--- TRY IT ---
What you return should match the data exactly, from the first line to the last.

--- EXTRACTED MATERIAL ---
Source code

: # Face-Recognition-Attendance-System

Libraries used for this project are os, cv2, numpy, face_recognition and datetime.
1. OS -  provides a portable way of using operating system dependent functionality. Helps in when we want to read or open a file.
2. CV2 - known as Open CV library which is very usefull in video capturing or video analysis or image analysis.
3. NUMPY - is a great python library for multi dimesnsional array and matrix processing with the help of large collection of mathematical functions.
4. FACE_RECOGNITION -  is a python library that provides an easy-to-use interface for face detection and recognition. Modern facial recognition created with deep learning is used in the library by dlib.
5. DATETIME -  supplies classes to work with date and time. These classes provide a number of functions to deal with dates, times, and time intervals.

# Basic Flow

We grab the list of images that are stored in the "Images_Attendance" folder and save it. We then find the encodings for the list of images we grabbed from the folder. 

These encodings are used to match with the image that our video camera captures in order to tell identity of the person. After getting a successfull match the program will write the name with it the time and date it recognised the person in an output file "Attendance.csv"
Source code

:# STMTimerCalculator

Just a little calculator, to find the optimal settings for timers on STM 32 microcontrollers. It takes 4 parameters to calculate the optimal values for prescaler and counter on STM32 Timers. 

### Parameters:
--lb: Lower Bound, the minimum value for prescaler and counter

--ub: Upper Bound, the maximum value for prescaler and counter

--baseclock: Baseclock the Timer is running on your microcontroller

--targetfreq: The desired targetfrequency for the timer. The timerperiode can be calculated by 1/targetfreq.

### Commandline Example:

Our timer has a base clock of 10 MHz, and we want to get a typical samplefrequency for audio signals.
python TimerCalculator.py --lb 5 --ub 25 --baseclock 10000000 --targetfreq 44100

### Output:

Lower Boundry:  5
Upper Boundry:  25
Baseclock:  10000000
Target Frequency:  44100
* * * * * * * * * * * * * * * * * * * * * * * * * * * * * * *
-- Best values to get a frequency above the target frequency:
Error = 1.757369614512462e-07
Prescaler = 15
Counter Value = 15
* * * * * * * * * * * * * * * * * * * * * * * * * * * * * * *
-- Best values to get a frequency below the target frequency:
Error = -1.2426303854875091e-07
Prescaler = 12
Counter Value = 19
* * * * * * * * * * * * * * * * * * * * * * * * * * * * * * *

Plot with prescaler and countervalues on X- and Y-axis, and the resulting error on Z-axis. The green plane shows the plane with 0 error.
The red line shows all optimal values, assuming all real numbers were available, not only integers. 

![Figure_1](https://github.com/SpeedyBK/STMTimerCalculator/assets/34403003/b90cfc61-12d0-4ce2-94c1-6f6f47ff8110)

--- ANSWER SPACE ---
Source code

: # Face-Recognition-Attendance-System

Libraries used for this project are os, cv2, numpy, face_recognition and datetime.
1. OS -  provides a portable way of using operating system dependent functionality. Helps in when we want to read or open a file.
2. CV2 - known as Open CV library which is very usefull in video capturing or video analysis or image analysis.
3. NUMPY - is a great python library for multi dimesnsional array and matrix processing with the help of large collection of mathematical functions.
4. FACE_RECOGNITION -  is a python library that provides an easy-to-use interface for face detection and recognition. Modern facial recognition created with deep learning is used in the library by dlib.
5. DATETIME -  supplies classes to work with date and time. These classes provide a number of functions to deal with dates, times, and time intervals.

# Basic Flow

We grab the list of images that are stored in the "Images_Attendance" folder and save it. We then find the encodings for the list of images we grabbed from the folder. 

These encodings are used to match with the image that our video camera captures in order to tell identity of the person. After getting a successfull match the program will write the name with it the time and date it recognised the person in an output file "Attendance.csv"
Source code

:# STMTimerCalculator

Just a little calculator, to find the optimal settings for timers on STM 32 microcontrollers. It takes 4 parameters to calculate the optimal values for prescaler and counter on STM32 Timers. 

### Parameters:
--lb: Lower Bound, the minimum value for prescaler and counter

--ub: Upper Bound, the maximum value for prescaler and counter

--baseclock: Baseclock the Timer is running on your microcontroller

--targetfreq: The desired targetfrequency for the timer. The timerperiode can be calculated by 1/targetfreq.

### Commandline Example:

Our timer has a base clock of 10 MHz, and we want to get a typical samplefrequency for audio signals.
python TimerCalculator.py --lb 5 --ub 25 --baseclock 10000000 --targetfreq 44100

### Output:

Lower Boundry:  5
Upper Boundry:  25
Baseclock:  10000000
Target Frequency:  44100
* * * * * * * * * * * * * * * * * * * * * * * * * * * * * * *
-- Best values to get a frequency above the target frequency:
Error = 1.757369614512462e-07
Prescaler = 15
Counter Value = 15
* * * * * * * * * * * * * * * * * * * * * * * * * * * * * * *
-- Best values to get a frequency below the target frequency:
Error = -1.2426303854875091e-07
Prescaler = 12
Counter Value = 19
* * * * * * * * * * * * * * * * * * * * * * * * * * * * * * *

Plot with prescaler and countervalues on X- and Y-axis, and the resulting error on Z-axis. The green plane shows the plane with 0 error.
The red line shows all optimal values, assuming all real numbers were available, not only integers. 

![Figure_1](https://github.com/SpeedyBK/STMTimerCalculator/assets/34403003/b90cfc61-12d0-4ce2-94c1-6f6f47ff8110)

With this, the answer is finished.